Copy out every line of text in the records below, word for word, and leave out the pictures.

**Source material:**
----

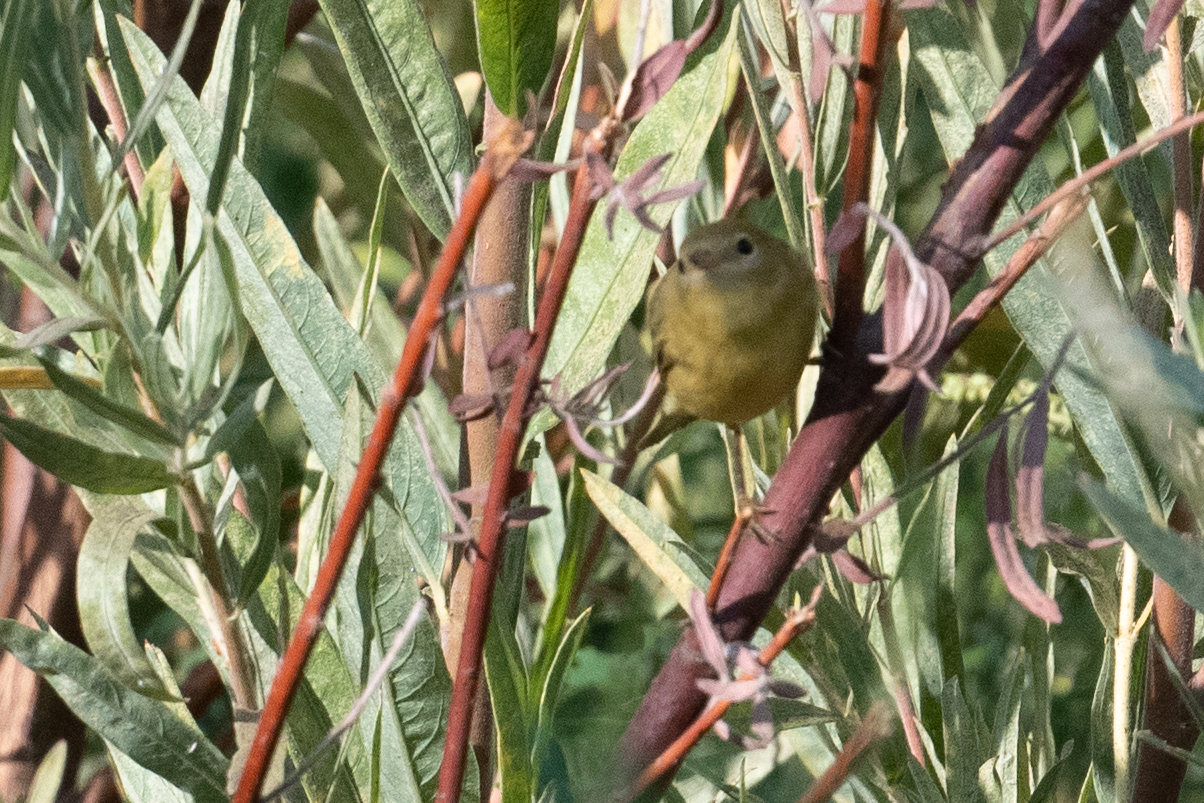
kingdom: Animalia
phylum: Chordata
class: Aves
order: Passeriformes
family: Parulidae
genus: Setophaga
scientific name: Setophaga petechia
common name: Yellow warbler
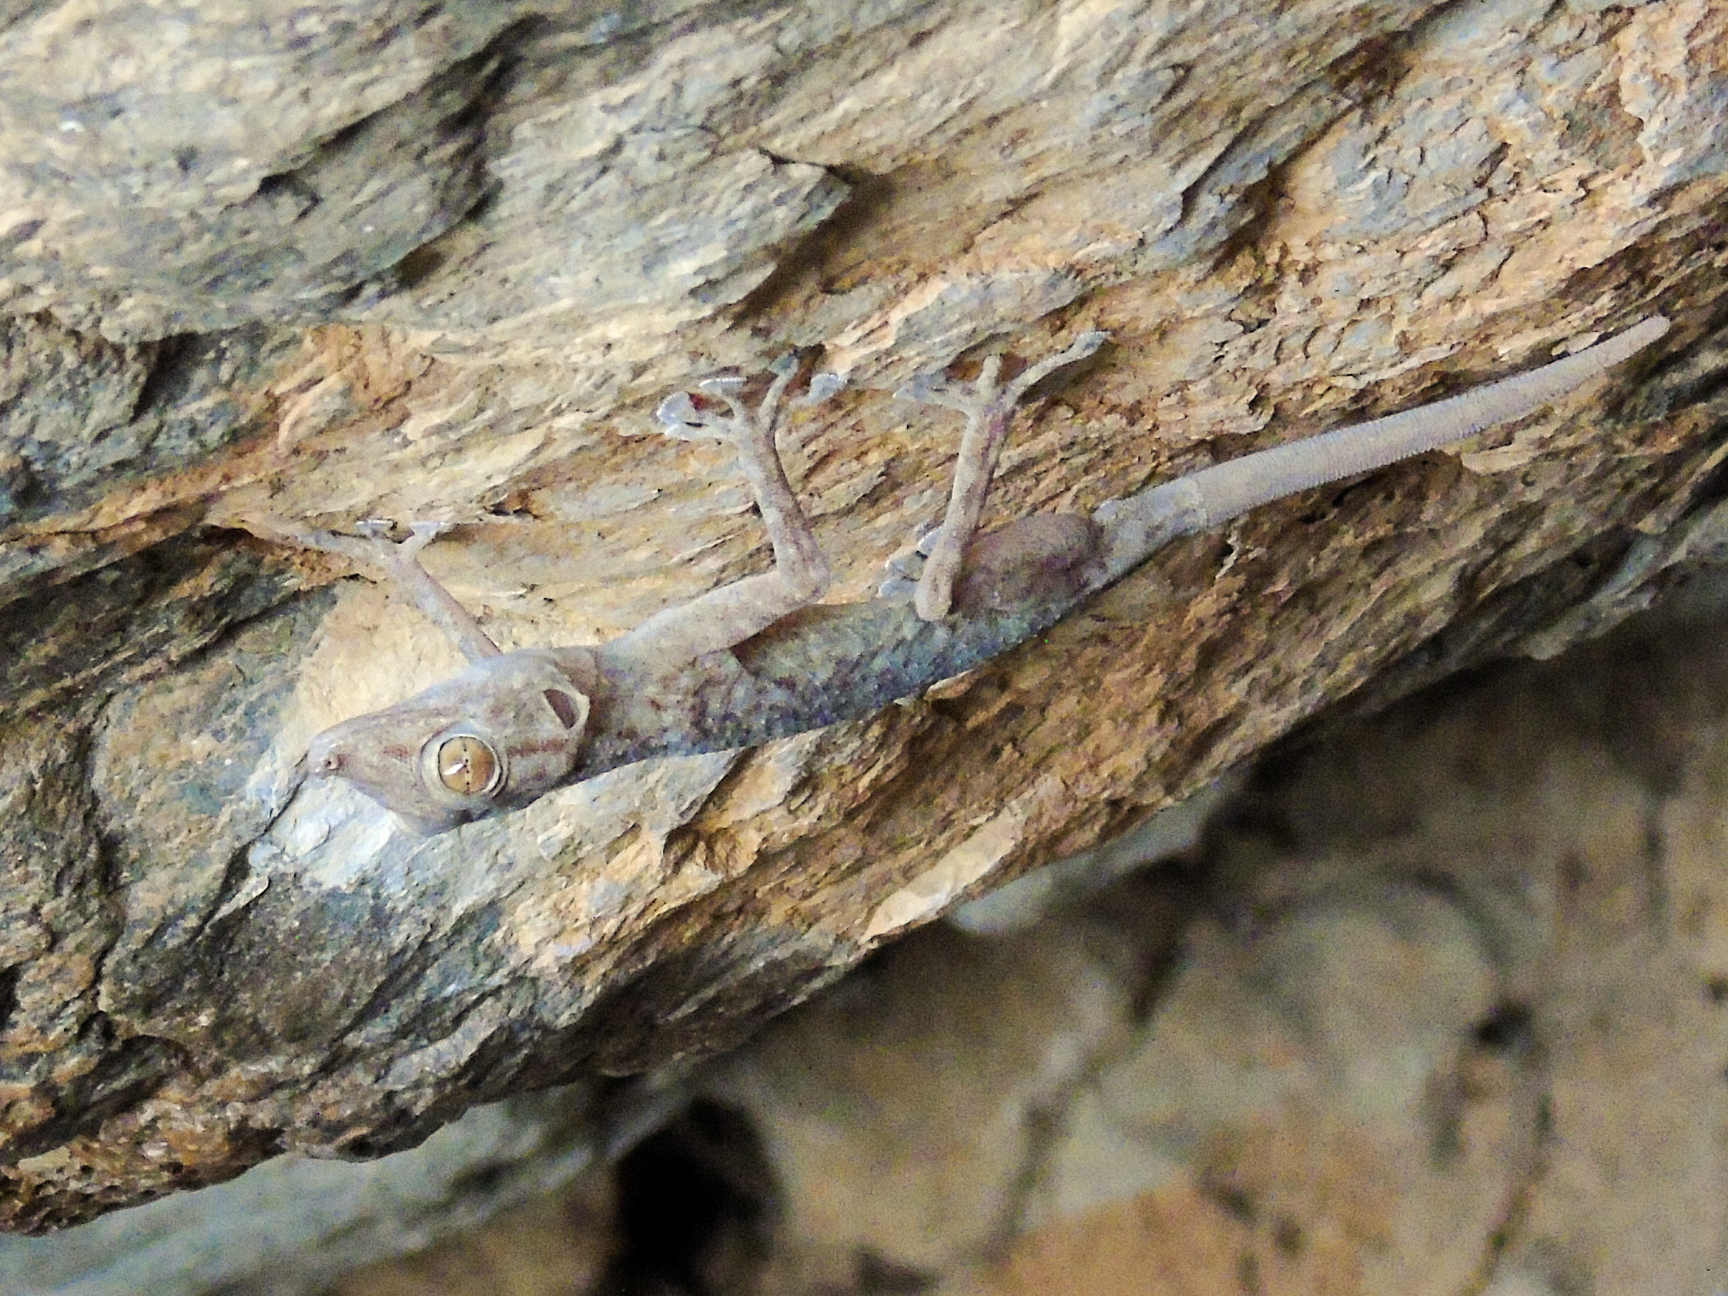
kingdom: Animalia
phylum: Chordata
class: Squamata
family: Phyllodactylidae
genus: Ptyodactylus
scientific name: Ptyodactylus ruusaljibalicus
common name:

----

**Written reply:**
kingdom: Animalia
phylum: Chordata
class: Aves
order: Passeriformes
family: Parulidae
genus: Setophaga
scientific name: Setophaga petechia
common name: Yellow warbler
kingdom: Animalia
phylum: Chordata
class: Squamata
family: Phyllodactylidae
genus: Ptyodactylus
scientific name: Ptyodactylus ruusaljibalicus
common name:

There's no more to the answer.